**Task directions**
Your task is to transcribe the records exactly, skipping every image.

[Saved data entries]

+ + + + +

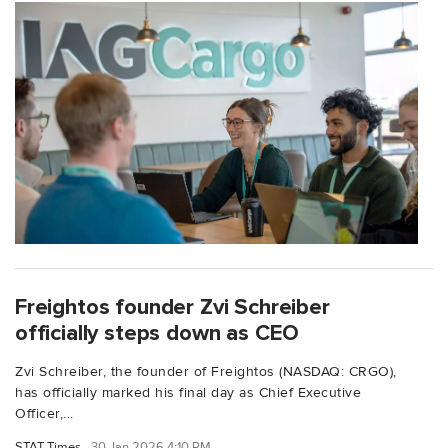
Freightos founder Zvi Schreiber
officially steps down as CEO
Zvi Schreiber, the founder of Freightos (NASDAQ: CRGO),
has officially marked his final day as Chief Executive
Officer,...
STAT Times
30 Jan 2026 4:10 PM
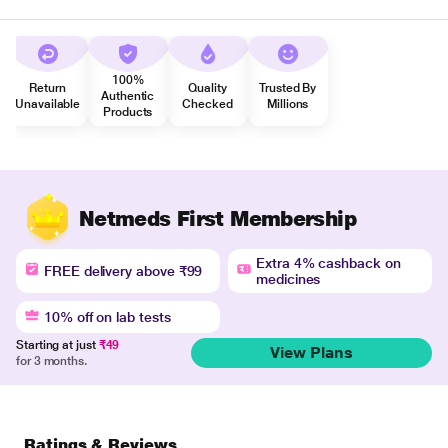
100%
Return
Quality
Trusted By
Authentic
Unavailable
Checked
Millions
Products
Netmeds First Membership
Extra 4% cashback on
FREE delivery above ₹99
medicines
10% off on lab tests
Starting at just
₹49
View Plans
for 3 months.
Ratings & Reviews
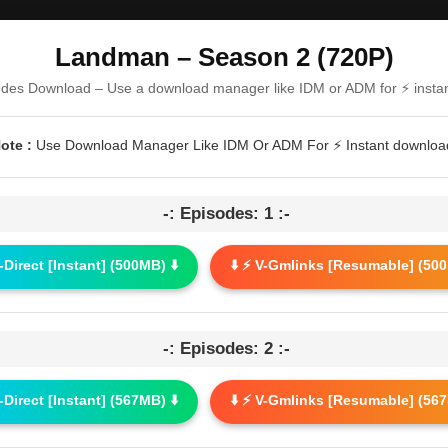
Landman – Season 2 (720P)
odes Download – Use a download manager like IDM or ADM for ⚡ insta
ote :
Use Download Manager Like IDM Or ADM For ⚡ Instant downloa
-: Episodes: 1 :-
G-Direct [Instant] (500MB) ⬇️
⬇️ ⚡ V-Gmlinks [Resumable] (500
-: Episodes: 2 :-
G-Direct [Instant] (567MB) ⬇️
⬇️ ⚡ V-Gmlinks [Resumable] (567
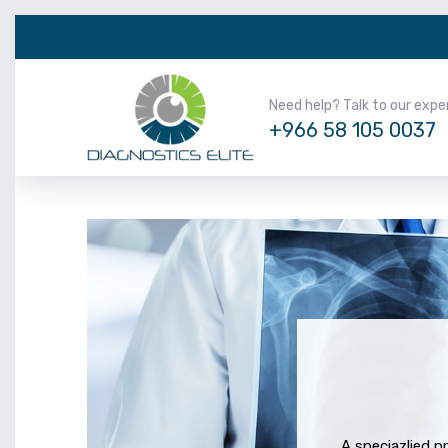
Need help? Talk to our expe
+966 58 105 0037
A speciazlied p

+ + + + +

**Output of the exercise**
Freightos founder Zvi Schreiber
officially steps down as CEO
Zvi Schreiber, the founder of Freightos (NASDAQ: CRGO),
has officially marked his final day as Chief Executive
Officer,...
STAT Times
30 Jan 2026 4:10 PM
100%
Return
Quality
Trusted By
Authentic
Unavailable
Checked
Millions
Products
Netmeds First Membership
Extra 4% cashback on
FREE delivery above ₹99
medicines
10% off on lab tests
Starting at just
₹49
View Plans
for 3 months.
Ratings & Reviews
Landman – Season 2 (720P)
odes Download – Use a download manager like IDM or ADM for ⚡ insta
ote :
Use Download Manager Like IDM Or ADM For ⚡ Instant downloa
-: Episodes: 1 :-
G-Direct [Instant] (500MB) ⬇️
⬇️ ⚡ V-Gmlinks [Resumable] (500
-: Episodes: 2 :-
G-Direct [Instant] (567MB) ⬇️
⬇️ ⚡ V-Gmlinks [Resumable] (567
Need help? Talk to our expe
+966 58 105 0037
A speciazlied p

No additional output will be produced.